Memory – store and retrieve state. Replaces ledgers, filing cabinets, clerks. Excel, Salesforce, Notion, Airtable. Everything that’s “system of record.” It answers: what happened?

Communication and distribution – move information. Replaces meetings, mail, offices, broadcasters. Slack, Zoom, WhatsApp, Substack, Wikipedia. It’s all bits moving cheaply. It answers: who sees this?

Creation and cognition — transform information. Replaces designers, writers, analysts, junior knowledge workers. Photoshop, Figma, Grammarly. It’s thinking plus producing artifacts. It answers: how do we make this?

Coordination and markets – match and optimize in the real world. Replaces dispatchers, brokers, schedulers, storefronts, supply chain planners. Uber, DoorDash, Amazon, Shopify. It answers: who should do what, when, at what price?

Automation and trust – execute and verify without humans. Replaces clerks, operators, notaries, compliance. Jenkins, Airflow, DocuSign, 1Password. Software acting autonomously and safely. It answers: can we just make this happen automatically?

Single-category products are the most exposed. An AI agent that can store, retrieve, and summarize is a direct substitute for a pure memory tool. The substitution is obvious and the switching cost is low.

Category combinations

The interesting question is how many categories a business spans, and whether those combinations touch the physical world.
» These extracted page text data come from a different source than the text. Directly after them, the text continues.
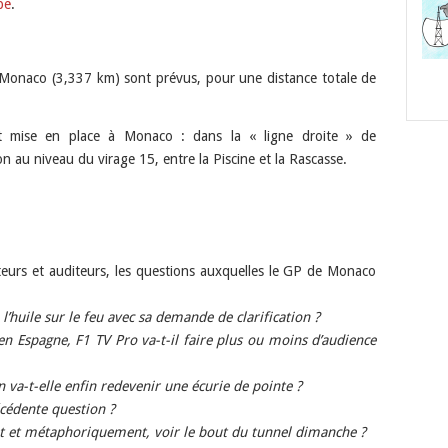
be
.
 Monaco (3,337 km) sont prévus, pour une distance totale de
mise en place à Monaco : dans la « ligne droite » de
n au niveau du virage 15, entre la Piscine et la Rascasse.
ecteurs et auditeurs, les questions auxquelles le GP de Monaco
 l’huile sur le feu avec sa demande de clarification ?
 en Espagne, F1 TV Pro va-t-il faire plus ou moins d’audience
 va-t-elle enfin redevenir une écurie de pointe ?
écédente question ?
nt et métaphoriquement, voir le bout du tunnel dimanche ?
There are second-order effects when categories combine.

Coordination and trust in the physical world. Uber doesn’t drive cars. It coordinates drivers. Airbnb doesn’t buy or renovate houses. It coordinates homeowners with travellers. These products fuse real-world matching with trust mechanisms, creating network effects hard to replicate from scratch. There’s almost a voluntary lock-in, and accruing regulations make it even stronger. Fintech is hard for the same reason: coordination and trust, under regulatory constraint. Stripe doesn’t just move money; it underwrites risk across jurisdictions.

Memory, automation and trust. Enterprise platforms like Workday and Salesforce combine all three. When payroll, revenue tracking, and contracts live in one system, replacement isn’t merely a product decision, it’s an institutional one. That’s why some products are extremely sticky: the lock-in comes from how deeply the solution is wired into the basics of how a company operates.

Distribution, trust, and coordination. It’s hard to build a third app store beyond Google’s and Apple’s. You need a massive user base and a developer community, both trusting you with their privacy, money, and livelihood. That combination took decades and billions to build up.

Creation and automation. Tools like Cursor, GitHub, and Docker are software for writing better software. This category is the most obviously accelerated by AI – it’s self-referential. But even here, the products that span into automation and trust (CI/CD, deployment, package management) are stickier than pure code-generation tools (that copy each other’s features on each monthly release).

Takeaways

When evaluating AI-disruption risk – for your product or a portfolio company – ask these questions:

How many categories does this product span? Single-category equals high exposure. Three or more means high defensibility.

Is the combination entangled in the physical world? Real-world coordination (logistics, marketplaces, regulated flows) is the hardest layer for AI to take over. Bits are cheap to replicate. Atoms are not.

Where is the lock-in? Institutional (enterprise systems of record), regulatory (fintech, health), or network-effect (marketplaces, platforms)?

Products sitting at the intersection of multiple categories, with physical-world entanglement and institutional lock-in, are harder to displace because for them AI is a helpful addition, not a viable substitute. The companies most at risk are the single-category tools that never built a second layer.